- THE TASK:
Would you give the listing again exactly as written, minus its pictures?

- INPUT DATA:
Start of Block

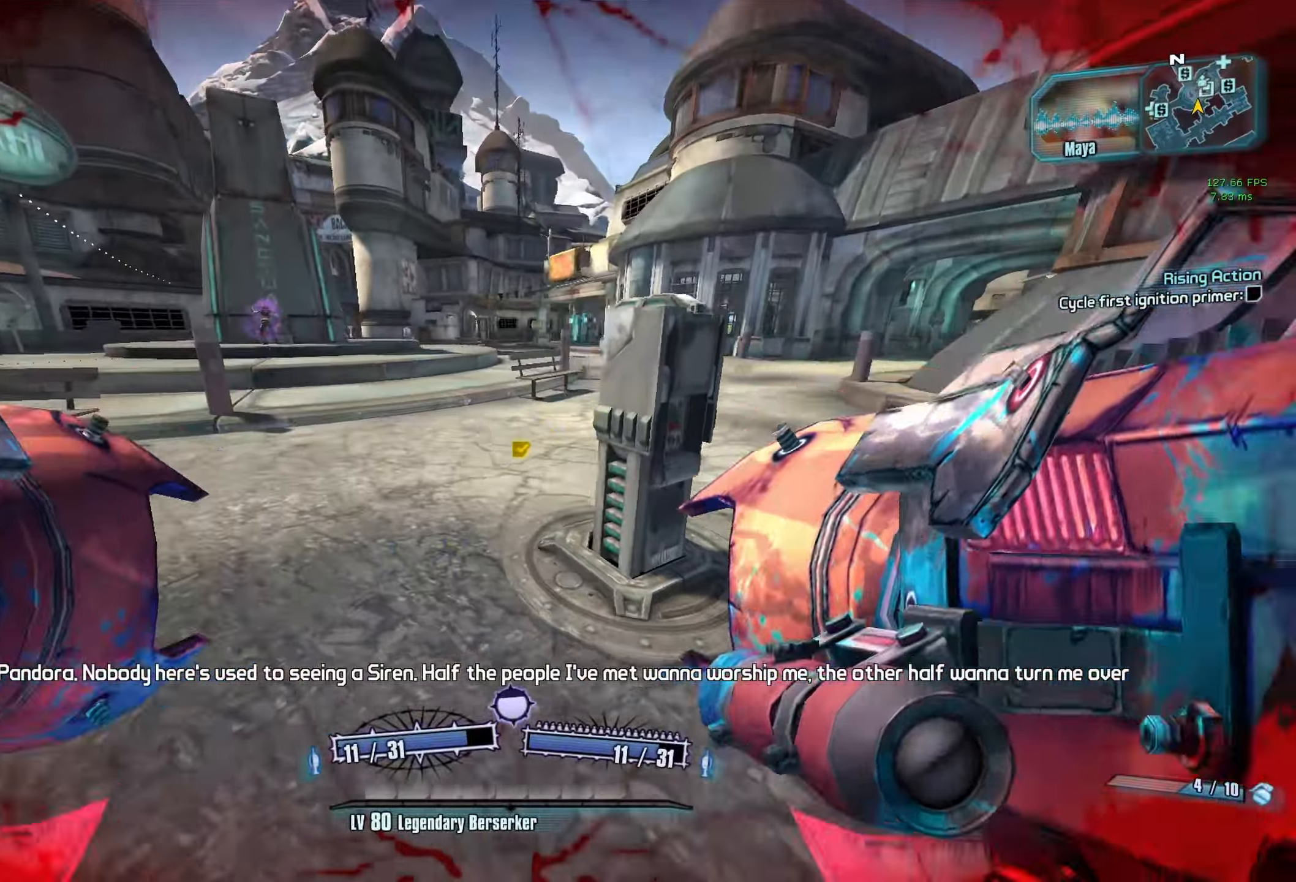
{"keys": ["a", "w"], "mouse": [], "events": [[167, "shift", "up"], [167, "space", "down"], [217, "w", "up"], [250, "space", "up"], [300, "mouse_left", "down"], [300, "mouse_right", "down"], [400, "mouse_left", "up"], [450, "mouse_right", "up"], [483, "w", "down"]]}
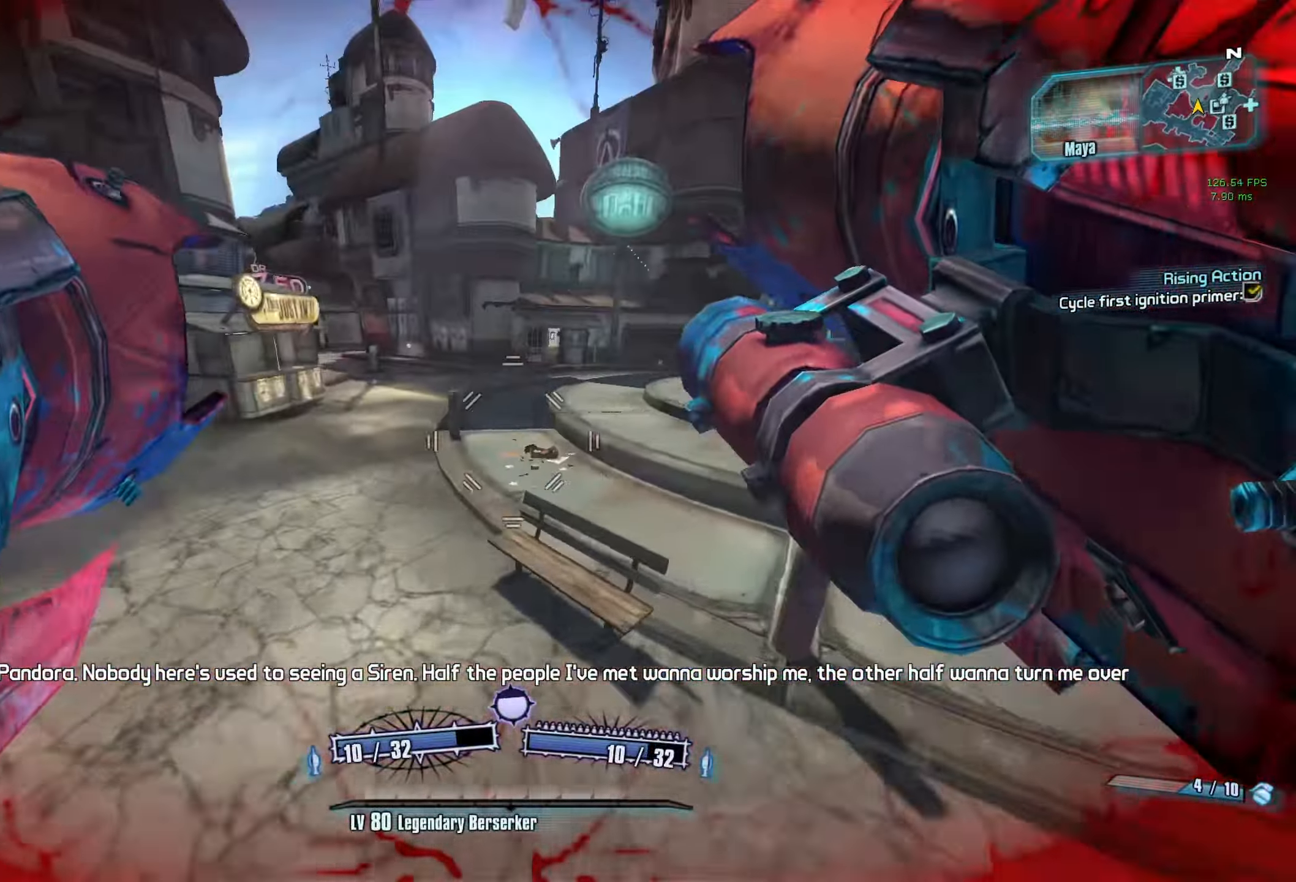
{"keys": ["a", "w"], "mouse": [], "events": [[83, "a", "up"], [317, "a", "down"]]}
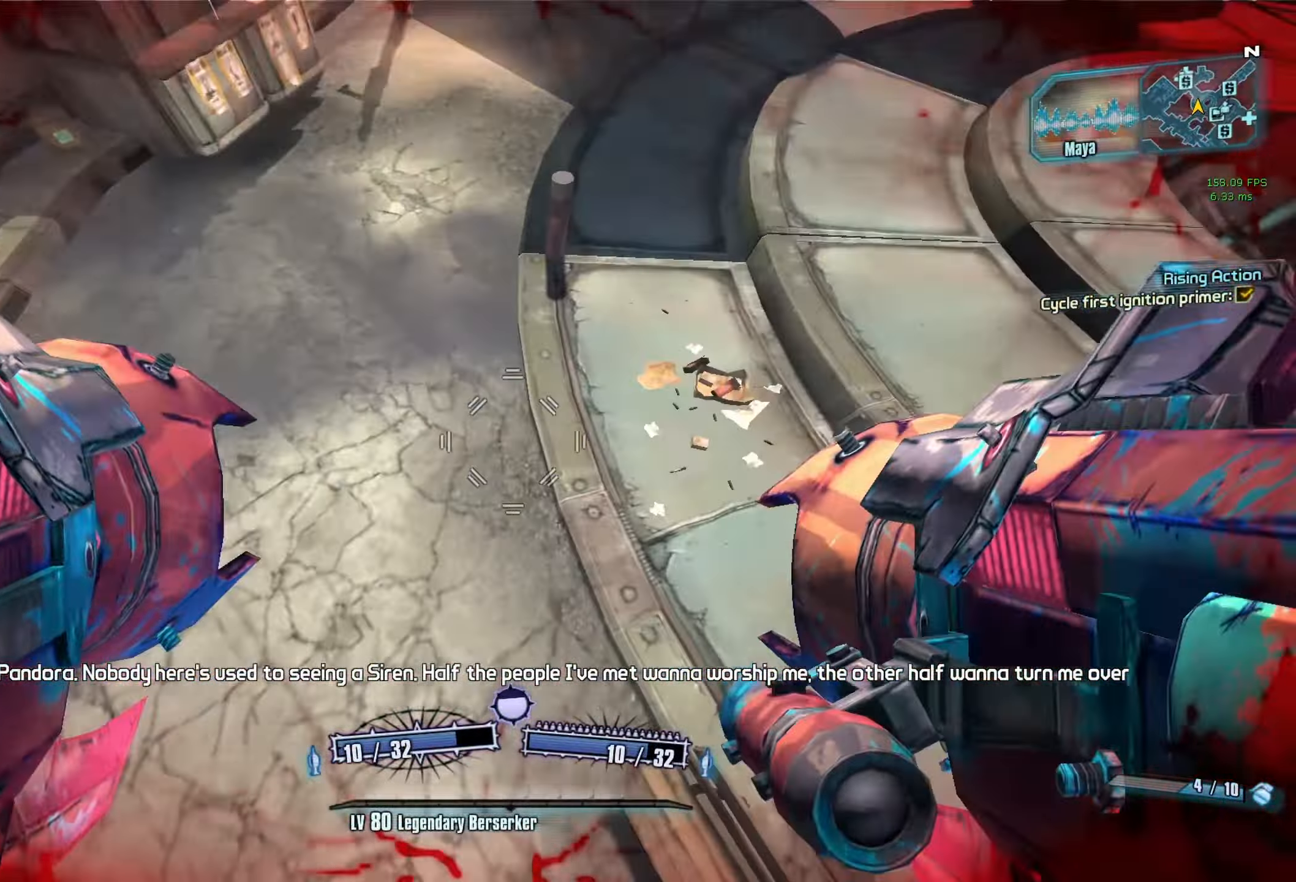
{"keys": ["a", "w"], "mouse": [], "events": [[233, "mouse_left", "down"], [233, "mouse_right", "down"], [384, "mouse_left", "up"], [384, "mouse_right", "up"]]}
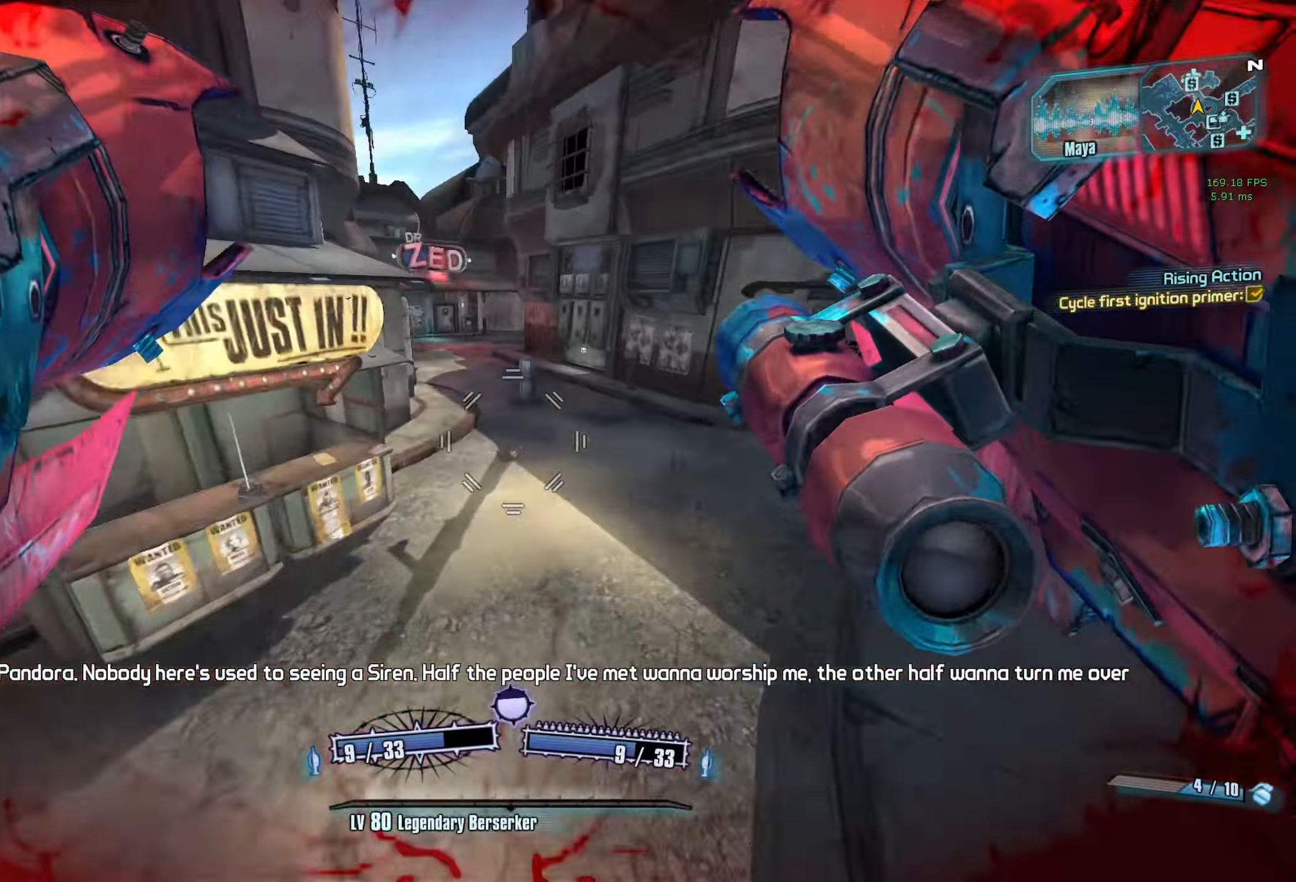
{"keys": ["a"], "mouse": [], "events": [[67, "a", "up"], [217, "a", "down"], [300, "w", "up"]]}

End of Block

- SOLVED PROBLEM:
{"keys": ["a", "w"], "mouse": [], "events": [[167, "shift", "up"], [167, "space", "down"], [217, "w", "up"], [250, "space", "up"], [300, "mouse_left", "down"], [300, "mouse_right", "down"], [400, "mouse_left", "up"], [450, "mouse_right", "up"], [483, "w", "down"]]}
{"keys": ["a", "w"], "mouse": [], "events": [[83, "a", "up"], [317, "a", "down"]]}
{"keys": ["a", "w"], "mouse": [], "events": [[233, "mouse_left", "down"], [233, "mouse_right", "down"], [384, "mouse_left", "up"], [384, "mouse_right", "up"]]}
{"keys": ["a"], "mouse": [], "events": [[67, "a", "up"], [217, "a", "down"], [300, "w", "up"]]}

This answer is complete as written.